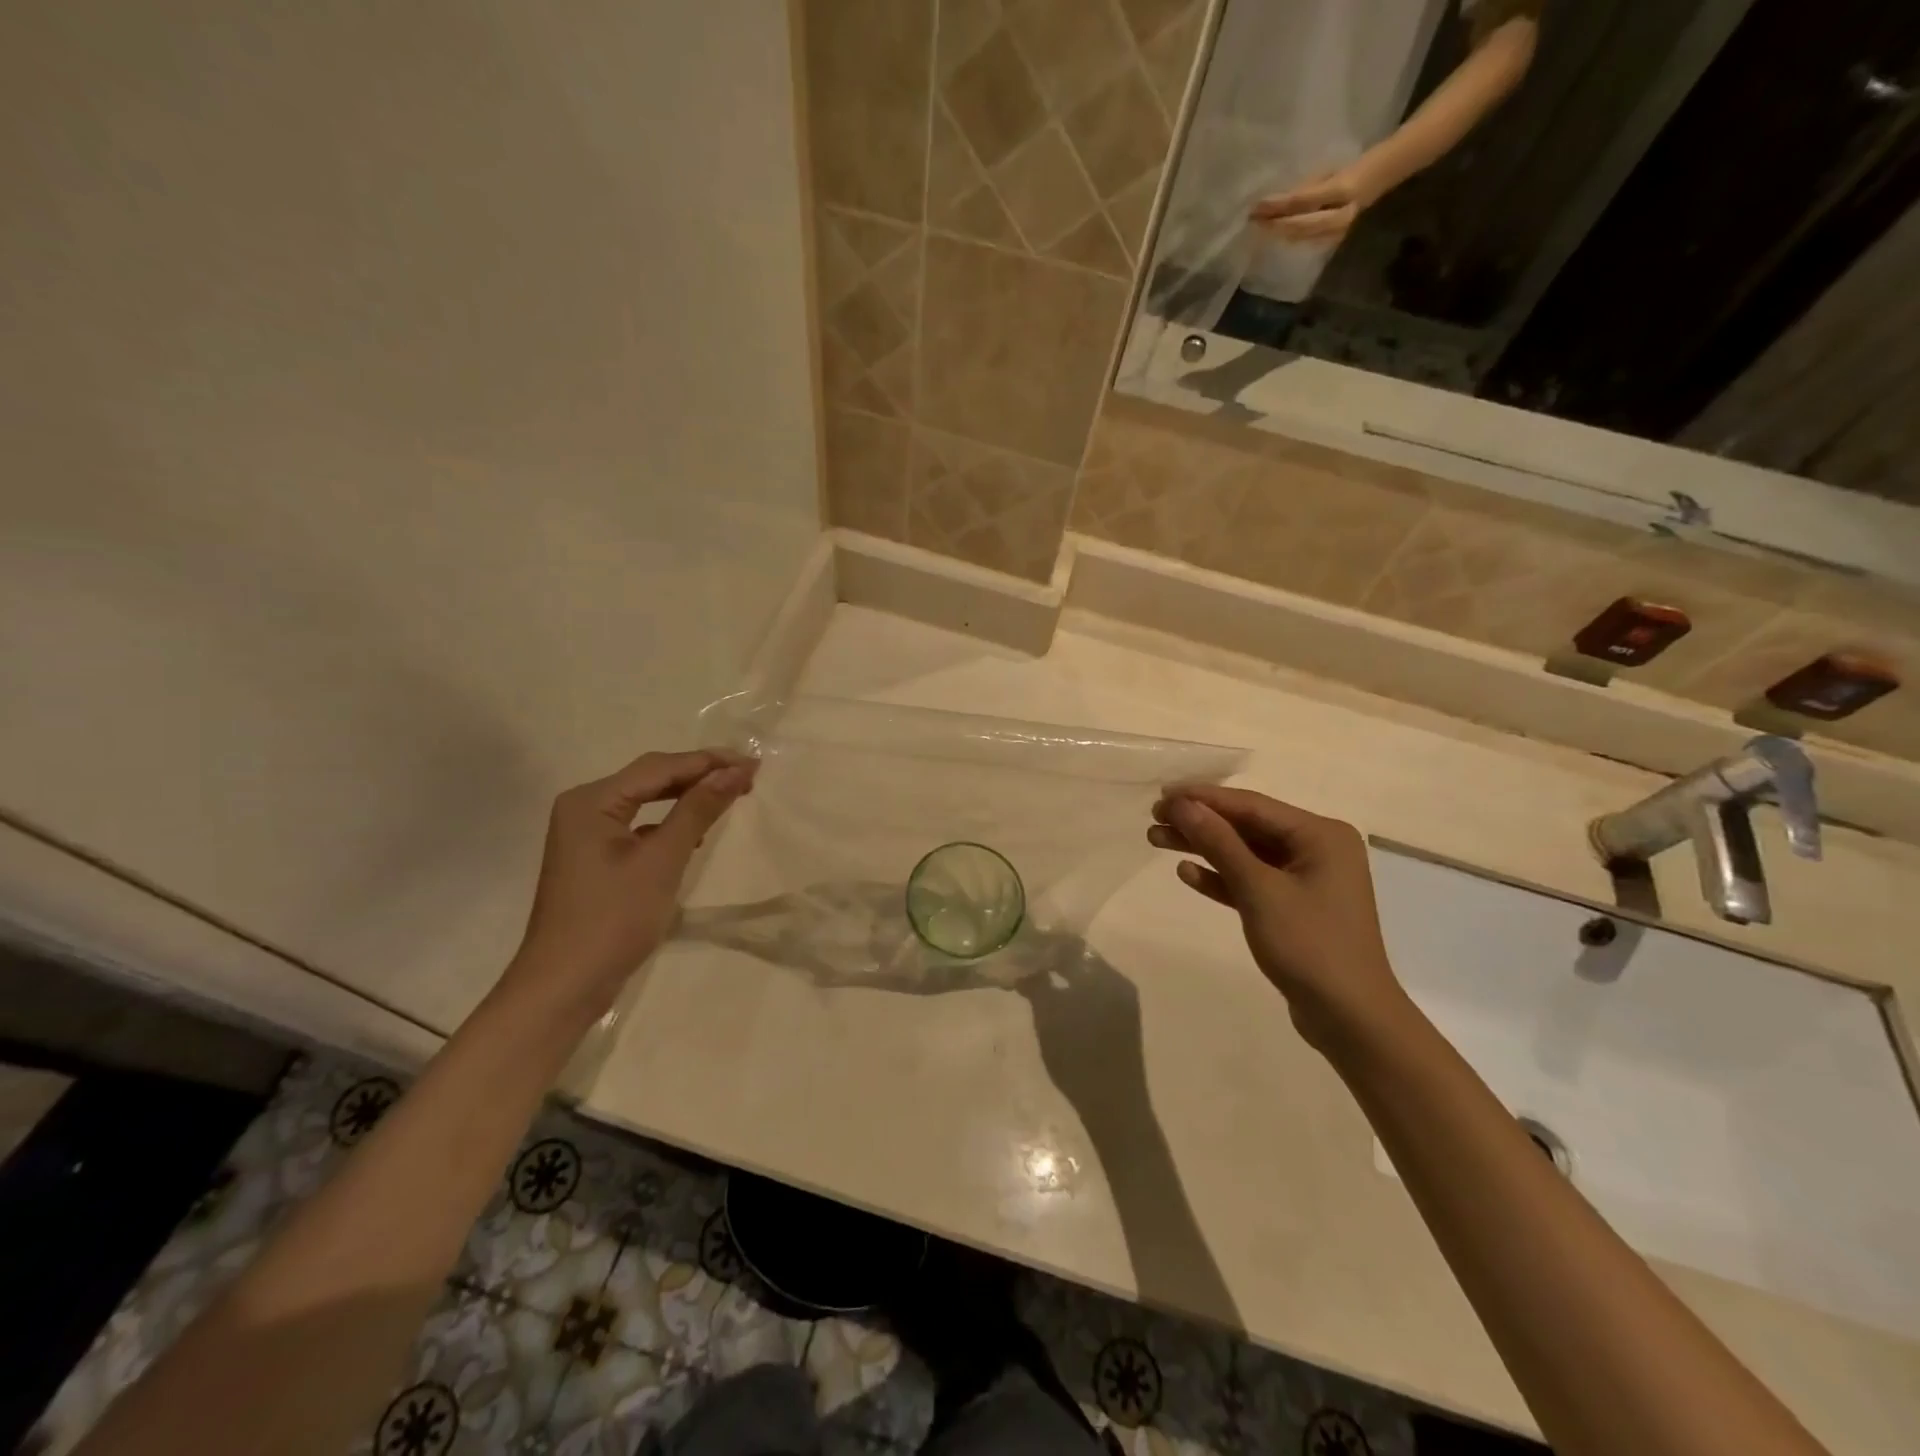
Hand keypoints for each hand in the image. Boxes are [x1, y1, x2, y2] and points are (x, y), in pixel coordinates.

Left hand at [500, 748, 756, 1022]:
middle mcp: (584, 807)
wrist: (564, 985)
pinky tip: (694, 834)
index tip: (753, 765)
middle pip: (651, 778)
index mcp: (592, 800)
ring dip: (686, 797)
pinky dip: (669, 823)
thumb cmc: (613, 918)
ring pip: (646, 801)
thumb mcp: (662, 860)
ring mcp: (586, 834)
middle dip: (699, 775)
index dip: (709, 762)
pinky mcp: (594, 858)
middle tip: (747, 778)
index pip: (660, 767)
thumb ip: (698, 810)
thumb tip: (734, 771)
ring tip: (728, 796)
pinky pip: (638, 825)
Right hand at [1149, 786, 1407, 1045]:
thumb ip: (1220, 843)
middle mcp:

--- --- ---

▸ **Task instructions**
Wherever "middle" appears in a line of the entries, copy that line.

▸ **Response to this exercise**
middle mcp: (584, 807)
middle pip: (651, 778)
middle dip: (699, 775)
middle tip: (747, 778)
middle mcp:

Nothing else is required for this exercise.